A week later a professional plumber (have you thought about wearing Hawaiian shirts on the job? You should think about it) showed up, looked around, and asked me if the house had been unoccupied for awhile. I said it had been on the market for 18 months, most of that time empty. He said the house plumbing systems had been improperly winterized, which was why I had not just one but two leaks upstairs (sink, shower) a malfunctioning toilet on the main floor, and had I had any other problems? The words "not yet" suddenly seemed awfully ominous.

It's not a plumber's job to dole out psychiatric care, and in any case I already had the Southern Comfort on standby. He removed the old mauve-brown-pink-tan toilet and installed the newer one, refitted the upstairs sink and shower:

Is this not the most beautiful thing you've ever seen? <sob>
His words were darkly prophetic, however. It seemed he was just leaving as my sister Dyan was arriving (sounds of trumpets and angel choirs) to help out with moving/cleaning/painting/and general house fixing kick-assery, and then the drains in the basement started backing up. Spectacularly. Every time we showered or ran the washer, lending a lovely eau de raw sewage smell to the whole ensemble.

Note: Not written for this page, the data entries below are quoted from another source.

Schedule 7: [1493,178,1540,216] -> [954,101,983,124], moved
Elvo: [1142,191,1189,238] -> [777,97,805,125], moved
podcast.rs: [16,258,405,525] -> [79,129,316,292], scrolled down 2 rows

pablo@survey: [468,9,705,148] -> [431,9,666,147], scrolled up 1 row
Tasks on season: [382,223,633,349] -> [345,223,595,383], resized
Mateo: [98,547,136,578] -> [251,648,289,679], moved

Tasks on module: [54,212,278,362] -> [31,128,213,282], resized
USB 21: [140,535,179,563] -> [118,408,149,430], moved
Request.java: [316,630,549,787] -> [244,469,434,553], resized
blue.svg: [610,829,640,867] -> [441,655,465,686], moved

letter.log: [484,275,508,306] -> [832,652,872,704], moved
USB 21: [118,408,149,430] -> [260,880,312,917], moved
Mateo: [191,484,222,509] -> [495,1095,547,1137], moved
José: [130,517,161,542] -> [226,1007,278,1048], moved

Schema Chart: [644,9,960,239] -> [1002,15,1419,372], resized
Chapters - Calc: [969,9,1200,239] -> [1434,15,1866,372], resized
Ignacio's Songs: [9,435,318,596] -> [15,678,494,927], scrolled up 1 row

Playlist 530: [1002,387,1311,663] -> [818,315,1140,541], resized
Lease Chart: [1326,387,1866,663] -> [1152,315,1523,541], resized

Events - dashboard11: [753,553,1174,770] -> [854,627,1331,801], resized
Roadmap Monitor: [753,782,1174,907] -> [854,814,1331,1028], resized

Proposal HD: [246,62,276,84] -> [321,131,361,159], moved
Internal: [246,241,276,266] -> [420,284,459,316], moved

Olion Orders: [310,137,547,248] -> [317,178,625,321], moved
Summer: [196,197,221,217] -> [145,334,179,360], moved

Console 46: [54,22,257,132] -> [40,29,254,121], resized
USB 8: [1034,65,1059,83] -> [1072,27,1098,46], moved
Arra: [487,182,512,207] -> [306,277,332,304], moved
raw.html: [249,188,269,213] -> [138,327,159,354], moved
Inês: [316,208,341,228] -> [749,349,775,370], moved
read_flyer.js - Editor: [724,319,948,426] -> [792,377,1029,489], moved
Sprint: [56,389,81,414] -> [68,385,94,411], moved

I think it was about this time I sobbed. And cursed. And possibly both at the same time as I implored as nicely as any sobbing cursing woman can over the phone to a drain technician to please, please, please come out on a holiday weekend (Fourth of July) to fix my drains. In a mere few weeks, my dream of moving the boys in to our nice house was a shambles, a shambles built quite literally on two toilets and a bunch of busted and backed up pipes. I was beside myself.

The drain guy came out, was really nice about the sobbing and cursing (I think he was used to it, and I did mention that it none of it was aimed at him, just at plumbing in general), and fixed my drains too. It turns out the house had been standing empty so long that COBWEBS had stopped the drains. Cobwebs.

My sister, mom, and I got things wrung out, dried out, mopped up, and clean, just in time to take on the next challenge: getting the twins bedroom liveable. The fun part is next, right?